However I have noticed that some bots/people do do this, set the UA string to GoogleBot, but whether it's bots or Mozilla users playing around I don't know.

Cheers,
Nigel

ciml

6:53 pm on Jul 14, 2003 (gmt 0)

WebmasterWorld Senior Member 10+ Year Member



I'd be very suspicious if the email said "Disallow: /" (as I misread it initially), instead of "Allow: /".

As long as a webmaster like dillonstars understands what Allow: / achieves, and is therefore happy to allow Googlebot to crawl his URLs, then there really isn't a danger.

alxdean

6:54 pm on Jul 14, 2003 (gmt 0)

10+ Year Member



athinktank,
I would not go as far as stating it invalid code. As the robots standard, as it stands, is not backed by any official standards body (not by RFC or IETF). The Internet Draft "A Method for Web Robots Control" found at:http://www.robotstxt.org/wc/norobots-rfc.html might have expired in 1997, but it does not stop many forward looking search engines to start utilising some of the flexibliity it provides.
Taking into respect that not even the robots standard from 1994 made it to RFC level.

dillonstars,I would not be suspicious but happy about such privileged attention. I do hope you keep your code squeeky clean ;-) would not want that attention to backfire on you.

Yidaki

8:49 pm on Jul 14, 2003 (gmt 0)

WebmasterWorld Senior Member 10+ Year Member



athinktank, it might be not (yet) rfc standard but (allready) googlebot standard:

Please note that there is a small difference between the way Googlebot handles the robots.txt file and the way the robots.txt standard says we should (keeping in mind the distinction between "should" and "must"). The standard says we should obey the first applicable rule, whereas Googlebot obeys the longest (that is, the most specific) applicable rule. This more intuitive practice matches what people actually do, and what they expect us to do. For example, consider the following robots.txt file:

User-Agent: *
Allow: /
Disallow: /cgi-bin

It's obvious that the webmaster's intent here is to allow robots to crawl everything except the /cgi-bin directory. Consequently, that's what we do.

Source data
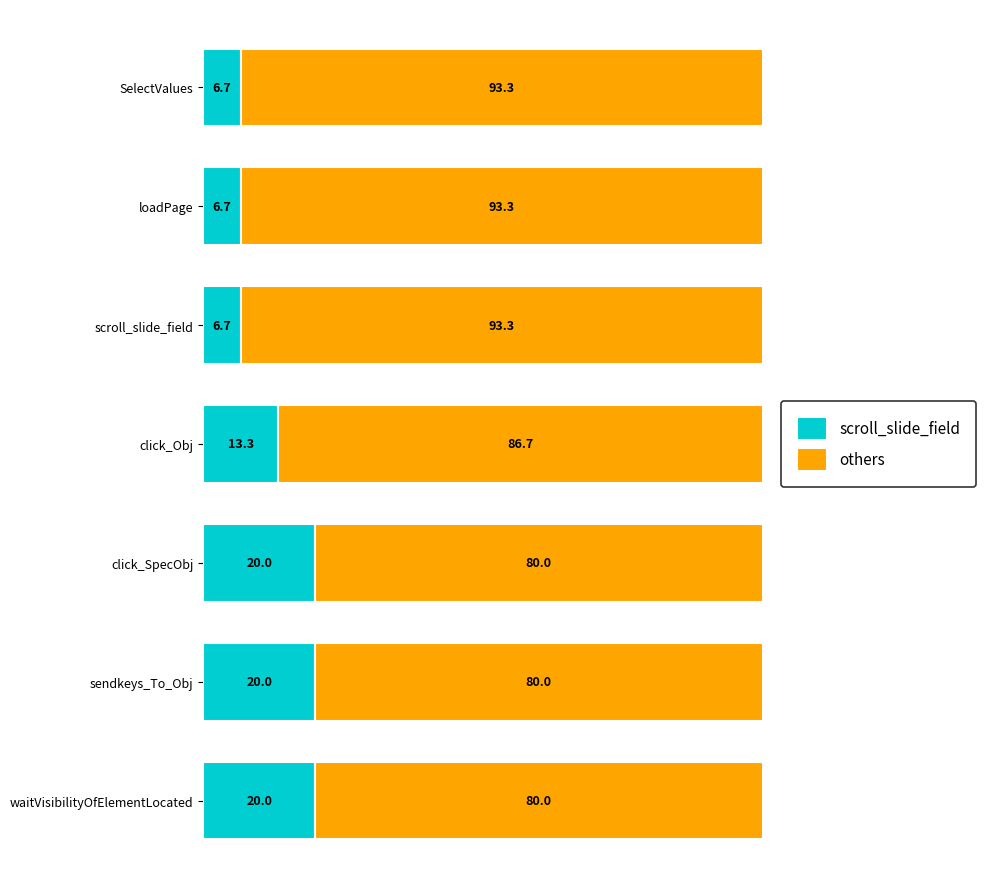

What is the highest value of the scroll_slide_field series?

20.0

Problems to work on
**A)** In the robots.txt forum thread, which rule does Googlebot obey when more than one rule applies?
**B)** Continue the robots.txt forum thread from its final sentence onward.

Exercise results
**A)** The longest, most specific applicable rule.

**B)**
[google.com...]

HitProf

8:59 pm on Jul 14, 2003 (gmt 0)

WebmasterWorld Senior Member 10+ Year Member



Allow: is specific for Google, no other bot uses it.
Why doesn't Google stick to Disallow: (with nothing behind it)?

Symbios

9:57 pm on Jul 14, 2003 (gmt 0)

10+ Year Member



Why not just delete;

User-agent: Googlebot
Allow: /

And googlebot will follow.

dillonstars

7:48 am on Jul 15, 2003 (gmt 0)

10+ Year Member



Thanks for all the attention folks!

I was aware that allowing spiders to visit my site wasn't going to do any harm, as yes, the code is pretty squeeky clean.

I never really believed that anything malicious was intended (perhaps a hoax at worst), and am delighted at the positive feedback for the site.

Powdork

8:26 am on Jul 15, 2003 (gmt 0)

WebmasterWorld Senior Member 10+ Year Member



Dillonstars,
Is your site such that someone could search for something, expect to find yoursite, not find it, and then complete the dissatified with results form. Stating the results were unsatisfactory because your site was not listed. Perhaps this would trigger a manual check, the Googlemployee would say "Hey, this should be listed! I'll fire off an email"

dillonstars

8:33 am on Jul 15, 2003 (gmt 0)

10+ Year Member



Powdork > no it's a personal humor site. It's listed in the ODP, so i presume they found it, found it funny, and noticed on their toolbar that it didnt have a page rank ... or something like that...